> JOB ITEM: Transcribe each entry exactly, without pictures.

> INFORMATION PROVIDED:
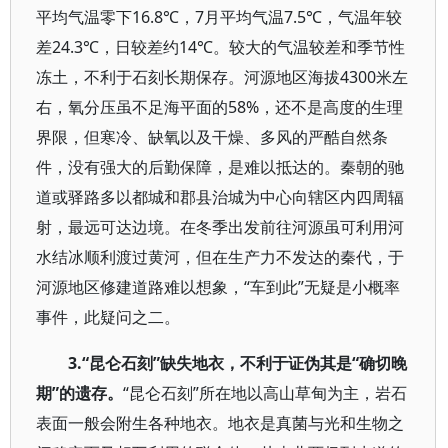
平均气温零下16.8℃，7月平均气温7.5℃，气温年较
差24.3℃，日较差约14℃。较大的气温较差和季节性
冻土，不利于石刻长期保存。河源地区海拔4300米左
右，氧分压虽不足海平面的58%，还不是高度的生理
界限，但寒冷、缺氧以及干燥、多风的严酷自然条
件，没有强大的后勤保障，是难以抵达的。秦朝的驰
道或驿路多以都城和郡县治城为中心向辖区内四周辐
射，最远可达边境。在冬季出发前往河源虽可利用河
水结冰顺利渡过黄河，但在生产力不发达的秦代，于
河源地区修建道路难以想象，“车到此”无疑是小概率
事件，此疑问之二。
3.“昆仑石刻”缺失地衣，不利于证伪其是“确切晚
期”的遗存。
“昆仑石刻”所在地以高山草甸为主，岩石
表面一般会附生各种地衣。地衣是真菌与光和生物之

> RESPONSE TO THIS TASK:
平均气温零下16.8℃，7月平均气温7.5℃，气温年较
差24.3℃，日较差约14℃。较大的气温较差和季节性
冻土，不利于石刻长期保存。河源地区海拔4300米左
右，氧分压虽不足海平面的58%，还不是高度的生理
界限，但寒冷、缺氧以及干燥、多风的严酷自然条
件，没有强大的后勤保障，是难以抵达的。秦朝的驰
道或驿路多以都城和郡县治城为中心向辖区内四周辐
射，最远可达边境。在冬季出发前往河源虽可利用河
水结冰顺利渡过黄河，但在生产力不发达的秦代，于
河源地区修建道路难以想象，“车到此”无疑是小概率
事件，此疑问之二。
3.“昆仑石刻”缺失地衣，不利于证伪其是“确切晚
期”的遗存。
“昆仑石刻”所在地以高山草甸为主，岩石
表面一般会附生各种地衣。地衣是真菌与光和生物之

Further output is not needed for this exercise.